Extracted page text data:
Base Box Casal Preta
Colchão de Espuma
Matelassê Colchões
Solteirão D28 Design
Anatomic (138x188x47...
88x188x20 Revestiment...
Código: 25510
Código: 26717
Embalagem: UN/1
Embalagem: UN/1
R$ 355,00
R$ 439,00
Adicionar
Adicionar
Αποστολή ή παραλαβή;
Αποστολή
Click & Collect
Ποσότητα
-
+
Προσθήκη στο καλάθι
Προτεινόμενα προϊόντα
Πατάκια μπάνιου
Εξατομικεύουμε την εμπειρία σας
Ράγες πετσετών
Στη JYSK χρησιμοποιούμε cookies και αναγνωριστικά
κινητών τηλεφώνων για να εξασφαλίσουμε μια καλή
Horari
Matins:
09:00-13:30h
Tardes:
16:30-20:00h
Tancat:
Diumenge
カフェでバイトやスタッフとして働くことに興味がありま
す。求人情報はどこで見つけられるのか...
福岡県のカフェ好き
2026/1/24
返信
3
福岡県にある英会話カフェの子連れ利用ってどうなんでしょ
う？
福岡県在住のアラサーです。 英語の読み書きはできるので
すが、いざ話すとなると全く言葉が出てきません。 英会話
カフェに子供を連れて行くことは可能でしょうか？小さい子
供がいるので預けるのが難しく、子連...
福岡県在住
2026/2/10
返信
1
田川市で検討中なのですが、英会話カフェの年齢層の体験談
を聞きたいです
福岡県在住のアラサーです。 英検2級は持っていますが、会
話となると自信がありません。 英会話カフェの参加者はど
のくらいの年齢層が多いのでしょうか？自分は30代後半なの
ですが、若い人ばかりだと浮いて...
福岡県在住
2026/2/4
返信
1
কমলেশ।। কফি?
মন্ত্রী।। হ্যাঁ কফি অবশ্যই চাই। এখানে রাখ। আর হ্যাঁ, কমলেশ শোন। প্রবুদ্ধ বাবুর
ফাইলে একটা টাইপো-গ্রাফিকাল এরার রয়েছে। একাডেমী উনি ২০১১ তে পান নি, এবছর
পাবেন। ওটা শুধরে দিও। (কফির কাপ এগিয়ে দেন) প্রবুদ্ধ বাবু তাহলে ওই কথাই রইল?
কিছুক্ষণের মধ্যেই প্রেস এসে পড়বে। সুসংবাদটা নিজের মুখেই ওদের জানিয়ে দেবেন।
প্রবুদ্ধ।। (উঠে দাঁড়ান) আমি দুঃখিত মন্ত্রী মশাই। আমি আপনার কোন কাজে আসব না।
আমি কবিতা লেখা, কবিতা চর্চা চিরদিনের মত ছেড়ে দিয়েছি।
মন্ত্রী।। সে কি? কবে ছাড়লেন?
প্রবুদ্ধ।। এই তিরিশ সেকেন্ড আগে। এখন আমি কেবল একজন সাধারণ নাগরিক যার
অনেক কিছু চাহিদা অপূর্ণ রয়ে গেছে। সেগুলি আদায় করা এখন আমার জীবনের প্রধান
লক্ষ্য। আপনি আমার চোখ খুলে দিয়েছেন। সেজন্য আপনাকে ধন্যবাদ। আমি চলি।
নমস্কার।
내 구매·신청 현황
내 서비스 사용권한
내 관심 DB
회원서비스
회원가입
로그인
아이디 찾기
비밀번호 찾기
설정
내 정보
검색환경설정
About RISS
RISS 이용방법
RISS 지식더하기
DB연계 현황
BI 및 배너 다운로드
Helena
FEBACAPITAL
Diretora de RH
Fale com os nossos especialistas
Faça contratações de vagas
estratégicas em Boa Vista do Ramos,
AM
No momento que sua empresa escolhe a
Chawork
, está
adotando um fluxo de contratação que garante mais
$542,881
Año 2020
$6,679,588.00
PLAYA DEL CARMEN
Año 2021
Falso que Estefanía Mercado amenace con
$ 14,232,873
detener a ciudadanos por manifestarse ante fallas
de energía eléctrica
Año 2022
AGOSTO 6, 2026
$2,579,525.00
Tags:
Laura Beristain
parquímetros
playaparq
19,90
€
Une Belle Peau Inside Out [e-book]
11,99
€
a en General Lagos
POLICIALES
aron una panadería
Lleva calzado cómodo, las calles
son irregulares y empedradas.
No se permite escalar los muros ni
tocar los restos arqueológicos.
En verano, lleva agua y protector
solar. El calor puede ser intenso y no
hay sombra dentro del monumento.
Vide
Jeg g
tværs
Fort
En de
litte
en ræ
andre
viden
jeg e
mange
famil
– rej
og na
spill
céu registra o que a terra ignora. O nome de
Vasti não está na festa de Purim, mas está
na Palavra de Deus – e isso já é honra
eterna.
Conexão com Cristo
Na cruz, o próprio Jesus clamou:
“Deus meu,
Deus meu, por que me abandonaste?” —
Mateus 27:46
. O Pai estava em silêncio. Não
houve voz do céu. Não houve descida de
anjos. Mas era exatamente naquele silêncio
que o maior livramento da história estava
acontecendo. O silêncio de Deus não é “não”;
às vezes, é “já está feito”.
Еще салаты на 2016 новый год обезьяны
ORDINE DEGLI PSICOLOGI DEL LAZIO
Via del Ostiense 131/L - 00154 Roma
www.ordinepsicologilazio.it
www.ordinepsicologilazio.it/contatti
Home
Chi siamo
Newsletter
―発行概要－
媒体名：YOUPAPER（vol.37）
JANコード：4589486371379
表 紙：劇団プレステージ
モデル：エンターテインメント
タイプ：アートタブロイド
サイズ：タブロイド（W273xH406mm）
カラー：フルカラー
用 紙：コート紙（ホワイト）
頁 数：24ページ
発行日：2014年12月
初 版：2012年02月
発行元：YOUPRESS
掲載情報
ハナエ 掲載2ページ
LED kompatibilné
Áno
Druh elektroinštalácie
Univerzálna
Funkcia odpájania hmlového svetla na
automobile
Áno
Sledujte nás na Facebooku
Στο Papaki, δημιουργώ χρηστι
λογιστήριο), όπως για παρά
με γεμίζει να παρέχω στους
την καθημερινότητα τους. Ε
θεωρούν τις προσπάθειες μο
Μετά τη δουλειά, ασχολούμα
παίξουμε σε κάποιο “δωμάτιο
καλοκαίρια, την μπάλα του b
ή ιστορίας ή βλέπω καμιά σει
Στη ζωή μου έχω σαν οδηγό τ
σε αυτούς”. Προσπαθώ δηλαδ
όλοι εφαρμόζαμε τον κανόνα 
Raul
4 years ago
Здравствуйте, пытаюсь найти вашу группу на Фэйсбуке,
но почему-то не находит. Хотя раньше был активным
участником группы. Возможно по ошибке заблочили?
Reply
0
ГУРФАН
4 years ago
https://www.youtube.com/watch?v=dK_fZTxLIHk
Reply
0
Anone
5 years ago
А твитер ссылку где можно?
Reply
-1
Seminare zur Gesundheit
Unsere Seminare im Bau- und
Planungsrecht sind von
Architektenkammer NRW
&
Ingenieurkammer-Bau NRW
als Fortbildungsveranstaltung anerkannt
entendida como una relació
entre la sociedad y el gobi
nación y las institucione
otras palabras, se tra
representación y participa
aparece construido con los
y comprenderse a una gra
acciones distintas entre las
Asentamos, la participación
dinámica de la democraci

Directive
Each line of the data is to be retyped exactly.

Final answer
Base Box Casal Preta
Colchão de Espuma
Matelassê Colchões
Solteirão D28 Design
Anatomic (138x188x47...
88x188x20 Revestiment...
Código: 25510
Código: 26717
Embalagem: UN/1
Embalagem: UN/1
R$ 355,00
R$ 439,00
Adicionar
Adicionar
Αποστολή ή παραλαβή;
Αποστολή
Click & Collect
Ποσότητα
-
+
Προσθήκη στο καλάθι
Προτεινόμενα προϊόντα
Πατάκια μπάνιου
Εξατομικεύουμε την εμπειρία σας
Ράγες πετσετών
Στη JYSK χρησιμοποιούμε cookies και αναγνωριστικά
κινητών τηλεφώνων για να εξασφαλίσουμε μια καλή
Horari
Matins:
09:00-13:30h
Tardes:
16:30-20:00h
Tancat:
Diumenge
カフェでバイトやスタッフとして働くことに興味がありま
す。求人情報はどこで見つけられるのか...
福岡県のカフェ好き
2026/1/24
返信
3
福岡県にある英会話カフェの子連れ利用ってどうなんでしょ
う？
福岡県在住のアラサーです。 英語の読み書きはできるので
すが、いざ話すとなると全く言葉が出てきません。 英会話
カフェに子供を連れて行くことは可能でしょうか？小さい子
供がいるので預けるのが難しく、子連...
福岡県在住
2026/2/10
返信
1
田川市で検討中なのですが、英会話カフェの年齢層の体験談
を聞きたいです
福岡県在住のアラサーです。 英検2級は持っていますが、会
話となると自信がありません。 英会話カフェの参加者はど
のくらいの年齢層が多いのでしょうか？自分は30代後半なの
ですが、若い人ばかりだと浮いて...
福岡県在住
2026/2/4
返信
1
কমলেশ।। কফি?
মন্ত্রী।। হ্যাঁ কফি অবশ্যই চাই। এখানে রাখ। আর হ্যাঁ, কমলেশ শোন। প্রবুদ্ধ বাবুর
ফাইলে একটা টাইপো-গ্রাফিকাল এরার রয়েছে। একাডেমী উনি ২০১১ তে পান নি, এবছর
পাবেন। ওটা শুধরে দিও। (কফির কাপ এগিয়ে দেন) প্রবুদ্ধ বাবু তাহলে ওই কথাই রইল?
কিছুক্ষণের মধ্যেই প্রেস এসে পড়বে। সুসংবাদটা নিজের মুখেই ওদের জানিয়ে দেবেন।
প্রবুদ্ধ।। (উঠে দাঁড়ান) আমি দুঃখিত মন্ত্রী মশাই। আমি আপনার কোন কাজে আসব না।
আমি কবিতা লেখা, কবিতা চর্চা চিরদিনের মত ছেড়ে দিয়েছি।
মন্ত্রী।। সে কি? কবে ছাড়লেন?
প্রবুদ্ধ।। এই তিরিশ সেকেন্ড আগে। এখন আমি কেবল একজন সাধারণ নাগরিক যার
অনেক কিছু চাহিদা অপূর্ণ রয়ে গেছে। সেগুলি আদায় করা এখন আমার জীবনের প্রধান
লক্ষ্য। আপনি আমার চোখ খুলে দিয়েছেন। সেজন্য আপনাকে ধন্যবাদ। আমি চলি।
নমস্কার।
내 구매·신청 현황
내 서비스 사용권한
내 관심 DB
회원서비스
회원가입
로그인
아이디 찾기
비밀번호 찾기
설정
내 정보
검색환경설정
About RISS
RISS 이용방법
RISS 지식더하기
DB연계 현황
BI 및 배너 다운로드
Helena
FEBACAPITAL
Diretora de RH
Fale com os nossos especialistas
Faça contratações de vagas
estratégicas em Boa Vista do Ramos,
AM
No momento que sua empresa escolhe a
Chawork
, está
adotando um fluxo de contratação que garante mais
$542,881
Año 2020
$6,679,588.00
PLAYA DEL CARMEN
Año 2021
Falso que Estefanía Mercado amenace con
$ 14,232,873
detener a ciudadanos por manifestarse ante fallas
de energía eléctrica
Año 2022
AGOSTO 6, 2026
$2,579,525.00
Tags:
Laura Beristain
parquímetros
playaparq
19,90
€
Une Belle Peau Inside Out [e-book]
11,99
€
a en General Lagos
POLICIALES
aron una panadería
Lleva calzado cómodo, las calles
son irregulares y empedradas.
No se permite escalar los muros ni
tocar los restos arqueológicos.
En verano, lleva agua y protector
solar. El calor puede ser intenso y no
hay sombra dentro del monumento.
Vide
Jeg g
tværs
Fort
En de
litte
en ræ
andre
viden
jeg e
mange
famil
– rej
og na
spill
céu registra o que a terra ignora. O nome de
Vasti não está na festa de Purim, mas está
na Palavra de Deus – e isso já é honra
eterna.
Conexão com Cristo
Na cruz, o próprio Jesus clamou:
“Deus meu,
Deus meu, por que me abandonaste?” —
Mateus 27:46
. O Pai estava em silêncio. Não
houve voz do céu. Não houve descida de
anjos. Mas era exatamente naquele silêncio
que o maior livramento da história estava
acontecendo. O silêncio de Deus não é “não”;
às vezes, é “já está feito”.
Еще салаты на 2016 новый год обезьяны
ORDINE DEGLI PSICOLOGI DEL LAZIO
Via del Ostiense 131/L - 00154 Roma
www.ordinepsicologilazio.it
www.ordinepsicologilazio.it/contatti
Home
Chi siamo
Newsletter
―発行概要－
媒体名：YOUPAPER（vol.37）
JANコード：4589486371379
表 紙：劇団プレステージ
モデル：エンターテインメント
タイプ：アートタブロイド
サイズ：タブロイド（W273xH406mm）
カラー：フルカラー
用 紙：コート紙（ホワイト）
頁 数：24ページ
発行日：2014年12月
初 版：2012年02月
発行元：YOUPRESS
掲載情報
ハナエ 掲載2ページ
LED kompatibilné
Áno
Druh elektroinštalácie
Univerzálna
Funkcia odpájania hmlového svetla na
automobile
Áno
Sledujte nás na Facebooku
Στο Papaki, δημιουργώ χρηστι
λογιστήριο), όπως για παρά
με γεμίζει να παρέχω στους
την καθημερινότητα τους. Ε
θεωρούν τις προσπάθειες μο
Μετά τη δουλειά, ασχολούμα
παίξουμε σε κάποιο “δωμάτιο
καλοκαίρια, την μπάλα του b
ή ιστορίας ή βλέπω καμιά σει
Στη ζωή μου έχω σαν οδηγό τ
σε αυτούς”. Προσπαθώ δηλαδ
όλοι εφαρμόζαμε τον κανόνα 
Raul
4 years ago
Здравствуйте, пытаюсь найти вашу группу на Фэйсбуке,
но почему-то не находит. Хотя раньше был активным
участником группы. Возможно по ошибке заблочили?
Reply
0
ГУРФАН
4 years ago
https://www.youtube.com/watch?v=dK_fZTxLIHk
Reply
0
Anone
5 years ago
А твитер ссылку где можно?
Reply
-1
Seminare zur Gesundheit
Unsere Seminare im Bau- und
Planungsrecht sind von
Architektenkammer NRW
&
Ingenieurkammer-Bau NRW
als Fortbildungsveranstaltung anerkannt
entendida como una relació
entre la sociedad y el gobi
nación y las institucione
otras palabras, se tra
representación y participa
aparece construido con los
y comprenderse a una gra
acciones distintas entre las
Asentamos, la participación
dinámica de la democraci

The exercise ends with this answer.